As reported in some recent observational works works (ref. Merten et al. 2015) the concentration-mass relation of galaxy clusters has a negative slope. This means that at a fixed redshift, haloes with a higher mass have a lower concentration.

Some old works say this is a consequence of the fact that the concentration depends only on the density at the assembly time. For instance, Bhattacharya et al. 2013 says:

The correlation of halo concentration with mass is based on the idea—as first explicated by NFW—that the concentration is determined by the mean density of the universe when the halo is assembled, with higher concentrations corresponding to higher densities. Thus cluster mass halos, which are assembling today, should have a lower concentration than halos of lower mass that were built up at an earlier epoch, where the mean density was higher. Furthermore, one may expect this trend to flatten out (sufficiently) beyond the nonlinear mass scale $M_∗$, and therefore, since $M_∗$ falls rapidly with redshift, flatten out over an extended range in mass as redshift increases.

I cannot understand how this can lead to a negative slope between the concentration and the mass


1 Answer 1


The hierarchical picture of cosmology posits that the smallest structures formed first, early in the evolution of the Universe, and that more massive systems assemble from these initial structures.
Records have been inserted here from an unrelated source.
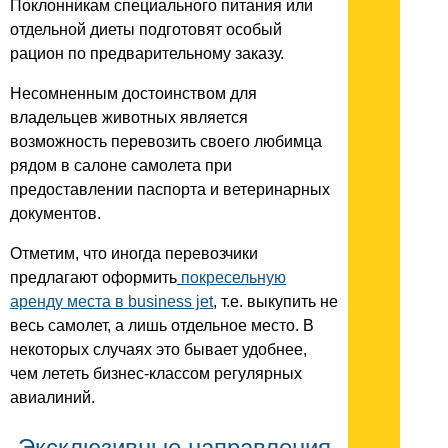
Поклонникам специального питания или
отдельной диеты подготовят особый
рацион по предварительному заказу.
Несомненным достоинством для
владельцев животных является
возможность перевозить своего любимца
рядом в салоне самолета при
предоставлении паспорта и ветеринарных
документов.
Отметим, что иногда перевозчики
предлагают оформить
покресельную
аренду места в business jet
, т.е. выкупить не
весь самолет, а лишь отдельное место. В
некоторых случаях это бывает удобнее,
чем лететь бизнес-классом регулярных
авиалиний.
Эксклюзивные направления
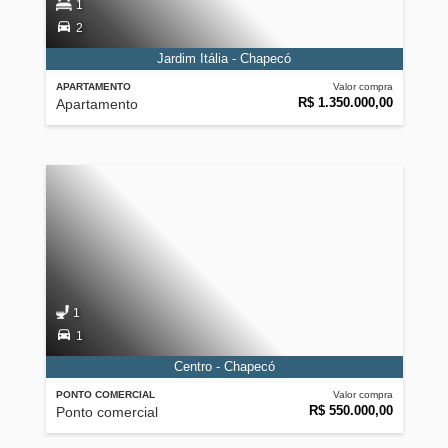
1
2
Jardim Itália - Chapecó
APARTAMENTO
Valor compra
R$ 1.350.000,00
Apartamento
1
1
Centro - Chapecó
PONTO COMERCIAL
Valor compra
R$ 550.000,00
Ponto comercial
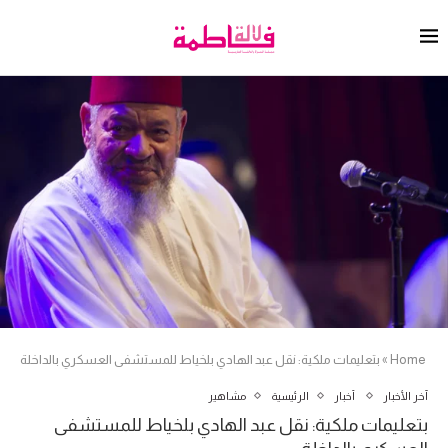
Home
»
بتعليمات ملكية: نقل عبد الهادي بلخياط للمستشفى العسكري بالداخلة
آخر الأخبار
أخبار
الرئيسية
مشاهير
بتعليمات ملكية: نقل عبد الهادي بلخياط للمستشفى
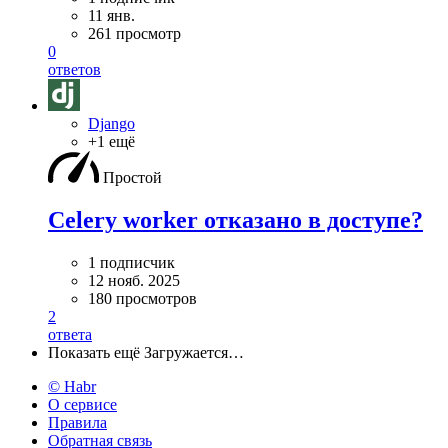
11 янв.
261 просмотр
0
ответов
Django
+1 ещё
Простой
Celery worker отказано в доступе?
1 подписчик
12 нояб. 2025
180 просмотров
2
ответа
Показать ещё
Загружается…
© Habr
О сервисе
Правила
Обратная связь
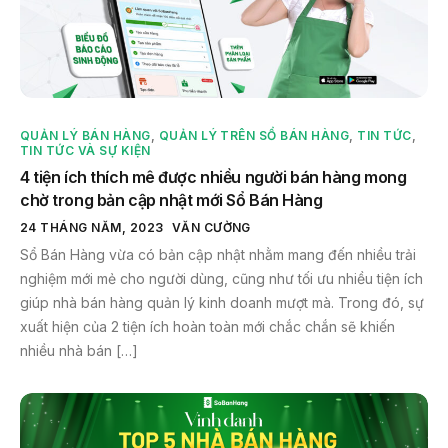
QUẢN LÝ BÁN HÀNG
,
QUẢN LÝ TRÊN SỔ BÁN HÀNG
,
TIN TỨC
,
TIN TỨC VÀ SỰ KIỆN
4 tiện ích thích mê được nhiều người bán hàng mong
chờ trong bản cập nhật mới Sổ Bán Hàng
24 THÁNG NĂM, 2023
VĂN CƯỜNG
Sổ Bán Hàng vừa có bản cập nhật nhằm mang đến nhiều trải
nghiệm mới mẻ cho người dùng, cũng như tối ưu nhiều tiện ích
giúp nhà bán hàng quản lý kinh doanh mượt mà. Trong đó, sự
xuất hiện của 2 tiện ích hoàn toàn mới chắc chắn sẽ khiến
nhiều nhà bán […]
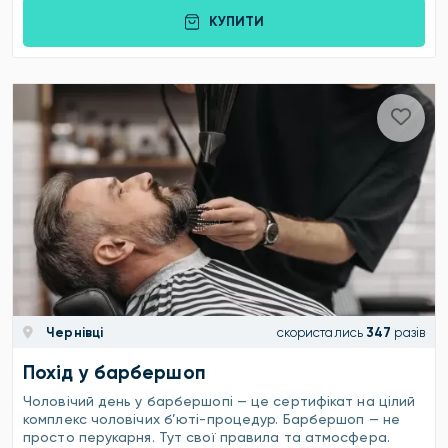
КУПИТИ
Чернівці
скористались
347
разів
Похід у барбершоп
Чоловічий день у барбершопі — це сертифікат на цілий
комплекс чоловічих б’юті-процедур. Барбершоп — не
просто перукарня. Тут свої правила та атмосфера.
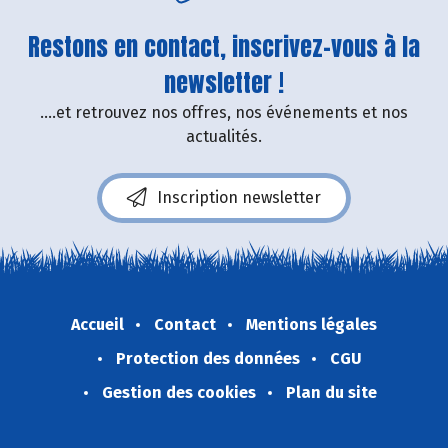
Restons en contact, inscrivez-vous à la
newsletter !
....et retrouvez nos offres, nos événements et nos
actualités.
Inscription newsletter
Accueil
Contact
Mentions légales
Protection des données
CGU
Gestion des cookies
Plan du site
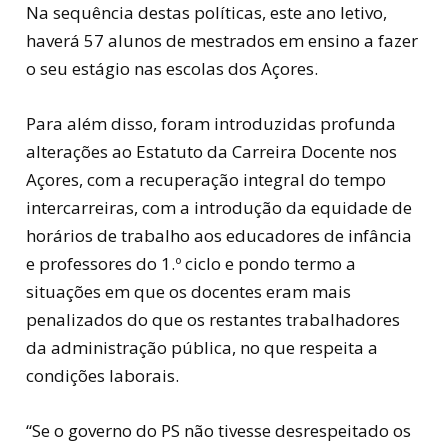
Na sequência destas políticas, este ano letivo,
haverá 57 alunos de mestrados em ensino a fazer
o seu estágio nas escolas dos Açores.
Para além disso, foram introduzidas profunda
alterações ao Estatuto da Carreira Docente nos
Açores, com a recuperação integral do tempo
intercarreiras, com a introdução da equidade de
horários de trabalho aos educadores de infância
e professores do 1.º ciclo e pondo termo a
situações em que os docentes eram mais
penalizados do que os restantes trabalhadores
da administração pública, no que respeita a
condições laborais.
“Se o governo do PS não tivesse desrespeitado os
The smallest structures therefore have the highest concentrations according to the picture you present, as the Universe had a higher mean density at the time. As the Universe evolves, the average density decreases, and the largest systems form from the smaller structures. Therefore, the higher the mass of the system, the smaller the concentration, whereas the smallest structures keep their initial concentration from their formation time.